Plain-text document sources:

=-=-=

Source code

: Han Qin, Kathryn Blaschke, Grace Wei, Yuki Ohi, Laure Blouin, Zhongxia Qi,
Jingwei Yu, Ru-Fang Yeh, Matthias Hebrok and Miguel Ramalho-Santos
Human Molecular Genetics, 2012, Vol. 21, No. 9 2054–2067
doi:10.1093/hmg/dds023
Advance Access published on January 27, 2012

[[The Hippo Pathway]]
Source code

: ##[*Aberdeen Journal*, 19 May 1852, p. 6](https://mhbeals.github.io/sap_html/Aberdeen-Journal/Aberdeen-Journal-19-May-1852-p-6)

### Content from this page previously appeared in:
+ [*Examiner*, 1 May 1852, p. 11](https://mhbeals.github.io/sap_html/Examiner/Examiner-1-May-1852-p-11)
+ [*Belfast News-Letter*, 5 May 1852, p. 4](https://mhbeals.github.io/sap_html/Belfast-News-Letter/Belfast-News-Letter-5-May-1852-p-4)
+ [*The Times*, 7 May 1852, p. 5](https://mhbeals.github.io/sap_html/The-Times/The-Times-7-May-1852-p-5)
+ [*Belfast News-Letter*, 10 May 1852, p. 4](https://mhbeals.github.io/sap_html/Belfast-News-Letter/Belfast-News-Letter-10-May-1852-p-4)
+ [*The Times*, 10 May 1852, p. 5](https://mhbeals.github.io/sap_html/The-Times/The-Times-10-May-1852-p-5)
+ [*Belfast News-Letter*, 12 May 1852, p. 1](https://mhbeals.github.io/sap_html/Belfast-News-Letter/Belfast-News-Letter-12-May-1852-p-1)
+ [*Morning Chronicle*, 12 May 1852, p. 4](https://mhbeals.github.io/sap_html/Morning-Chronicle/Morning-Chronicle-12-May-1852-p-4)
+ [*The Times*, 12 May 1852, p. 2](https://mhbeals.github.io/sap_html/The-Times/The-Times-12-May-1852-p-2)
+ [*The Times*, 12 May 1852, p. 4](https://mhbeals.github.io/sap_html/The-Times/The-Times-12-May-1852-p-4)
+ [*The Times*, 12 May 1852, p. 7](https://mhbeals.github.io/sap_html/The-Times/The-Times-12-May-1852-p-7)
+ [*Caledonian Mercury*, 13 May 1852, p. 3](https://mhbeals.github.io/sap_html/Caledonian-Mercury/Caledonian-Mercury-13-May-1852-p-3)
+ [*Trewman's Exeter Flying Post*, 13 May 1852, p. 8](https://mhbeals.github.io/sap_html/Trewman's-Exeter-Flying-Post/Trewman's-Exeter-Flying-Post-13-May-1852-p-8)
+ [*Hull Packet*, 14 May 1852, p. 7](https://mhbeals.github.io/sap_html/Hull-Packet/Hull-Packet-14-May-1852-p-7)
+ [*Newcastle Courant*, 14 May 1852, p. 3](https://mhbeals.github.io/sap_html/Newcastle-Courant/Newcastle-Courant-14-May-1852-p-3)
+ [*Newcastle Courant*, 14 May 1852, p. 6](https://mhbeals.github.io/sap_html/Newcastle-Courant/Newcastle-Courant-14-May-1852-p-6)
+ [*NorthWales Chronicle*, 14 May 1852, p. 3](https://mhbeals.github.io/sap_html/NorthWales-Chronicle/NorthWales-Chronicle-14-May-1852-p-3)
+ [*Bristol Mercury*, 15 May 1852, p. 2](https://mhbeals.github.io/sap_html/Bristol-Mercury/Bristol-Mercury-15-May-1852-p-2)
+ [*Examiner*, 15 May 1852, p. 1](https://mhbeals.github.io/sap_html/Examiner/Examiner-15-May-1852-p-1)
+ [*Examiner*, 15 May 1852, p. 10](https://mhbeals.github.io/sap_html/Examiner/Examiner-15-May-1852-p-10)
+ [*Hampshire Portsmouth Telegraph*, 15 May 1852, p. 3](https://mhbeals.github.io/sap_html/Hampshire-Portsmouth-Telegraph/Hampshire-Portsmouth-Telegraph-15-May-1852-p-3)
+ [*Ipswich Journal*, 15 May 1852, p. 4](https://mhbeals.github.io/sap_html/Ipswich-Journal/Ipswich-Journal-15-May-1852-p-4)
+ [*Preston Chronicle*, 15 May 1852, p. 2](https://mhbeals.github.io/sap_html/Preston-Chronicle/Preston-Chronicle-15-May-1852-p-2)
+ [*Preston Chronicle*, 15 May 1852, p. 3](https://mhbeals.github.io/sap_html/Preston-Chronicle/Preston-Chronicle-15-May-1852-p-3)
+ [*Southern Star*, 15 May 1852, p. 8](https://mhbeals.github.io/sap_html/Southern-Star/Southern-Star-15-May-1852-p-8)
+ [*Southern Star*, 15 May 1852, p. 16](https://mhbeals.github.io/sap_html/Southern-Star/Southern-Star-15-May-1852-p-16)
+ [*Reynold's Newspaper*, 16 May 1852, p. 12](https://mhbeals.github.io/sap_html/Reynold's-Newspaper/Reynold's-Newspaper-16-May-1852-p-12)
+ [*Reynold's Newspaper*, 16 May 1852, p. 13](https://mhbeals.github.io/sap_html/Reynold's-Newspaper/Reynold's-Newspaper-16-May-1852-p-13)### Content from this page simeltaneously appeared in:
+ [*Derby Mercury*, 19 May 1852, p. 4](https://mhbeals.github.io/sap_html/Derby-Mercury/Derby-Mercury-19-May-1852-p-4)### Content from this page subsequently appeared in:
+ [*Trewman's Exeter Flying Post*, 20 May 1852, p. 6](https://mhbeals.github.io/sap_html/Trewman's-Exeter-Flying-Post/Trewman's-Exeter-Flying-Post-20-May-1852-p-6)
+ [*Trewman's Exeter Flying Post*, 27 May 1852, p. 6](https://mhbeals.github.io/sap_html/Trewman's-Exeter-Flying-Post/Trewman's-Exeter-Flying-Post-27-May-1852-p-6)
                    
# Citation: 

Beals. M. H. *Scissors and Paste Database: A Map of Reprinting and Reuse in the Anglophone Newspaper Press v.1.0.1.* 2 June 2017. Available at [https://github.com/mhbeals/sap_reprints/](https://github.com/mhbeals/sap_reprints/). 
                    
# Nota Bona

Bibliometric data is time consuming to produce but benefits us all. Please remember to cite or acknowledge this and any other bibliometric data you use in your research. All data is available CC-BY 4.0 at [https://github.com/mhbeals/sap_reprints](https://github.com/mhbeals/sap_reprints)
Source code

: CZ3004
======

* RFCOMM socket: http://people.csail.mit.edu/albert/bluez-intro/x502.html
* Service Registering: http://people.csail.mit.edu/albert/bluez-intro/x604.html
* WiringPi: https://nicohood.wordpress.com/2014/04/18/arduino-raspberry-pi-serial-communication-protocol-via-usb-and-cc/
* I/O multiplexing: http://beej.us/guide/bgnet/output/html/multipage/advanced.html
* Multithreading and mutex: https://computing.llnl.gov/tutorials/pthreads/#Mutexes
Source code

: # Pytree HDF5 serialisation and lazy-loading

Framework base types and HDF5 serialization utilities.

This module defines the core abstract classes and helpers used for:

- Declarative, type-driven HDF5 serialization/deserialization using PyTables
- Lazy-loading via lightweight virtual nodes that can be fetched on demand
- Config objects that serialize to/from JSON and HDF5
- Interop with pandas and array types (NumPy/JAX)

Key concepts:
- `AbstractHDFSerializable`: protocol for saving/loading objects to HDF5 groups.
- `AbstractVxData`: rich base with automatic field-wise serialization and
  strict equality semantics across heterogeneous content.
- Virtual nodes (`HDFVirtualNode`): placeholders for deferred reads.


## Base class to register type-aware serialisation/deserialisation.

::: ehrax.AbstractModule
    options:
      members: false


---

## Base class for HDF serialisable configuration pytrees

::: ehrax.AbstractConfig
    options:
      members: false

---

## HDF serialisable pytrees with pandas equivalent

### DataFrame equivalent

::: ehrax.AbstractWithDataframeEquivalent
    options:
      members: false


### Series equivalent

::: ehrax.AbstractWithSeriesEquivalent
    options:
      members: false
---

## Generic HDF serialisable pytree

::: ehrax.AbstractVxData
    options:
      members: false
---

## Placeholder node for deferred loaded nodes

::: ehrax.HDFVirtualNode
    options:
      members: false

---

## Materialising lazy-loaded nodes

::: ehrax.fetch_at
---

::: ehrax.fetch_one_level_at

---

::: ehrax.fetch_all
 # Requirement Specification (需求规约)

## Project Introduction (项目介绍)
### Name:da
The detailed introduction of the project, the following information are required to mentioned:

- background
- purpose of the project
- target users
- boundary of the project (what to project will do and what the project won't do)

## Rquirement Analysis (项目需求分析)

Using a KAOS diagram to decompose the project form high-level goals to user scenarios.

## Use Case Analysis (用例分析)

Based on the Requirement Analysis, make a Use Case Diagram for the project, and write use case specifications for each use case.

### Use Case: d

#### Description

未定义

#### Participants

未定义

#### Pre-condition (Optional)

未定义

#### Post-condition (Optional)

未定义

=-=-=

■ DESCRIPTION OF THE TASK: The expected answer is every line above in which the word "Newcastle" appears.

■ RESPONSE TO THE TASK:
+ [*Newcastle Courant*, 14 May 1852, p. 3](https://mhbeals.github.io/sap_html/Newcastle-Courant/Newcastle-Courant-14-May-1852-p-3)
+ [*Newcastle Courant*, 14 May 1852, p. 6](https://mhbeals.github.io/sap_html/Newcastle-Courant/Newcastle-Courant-14-May-1852-p-6)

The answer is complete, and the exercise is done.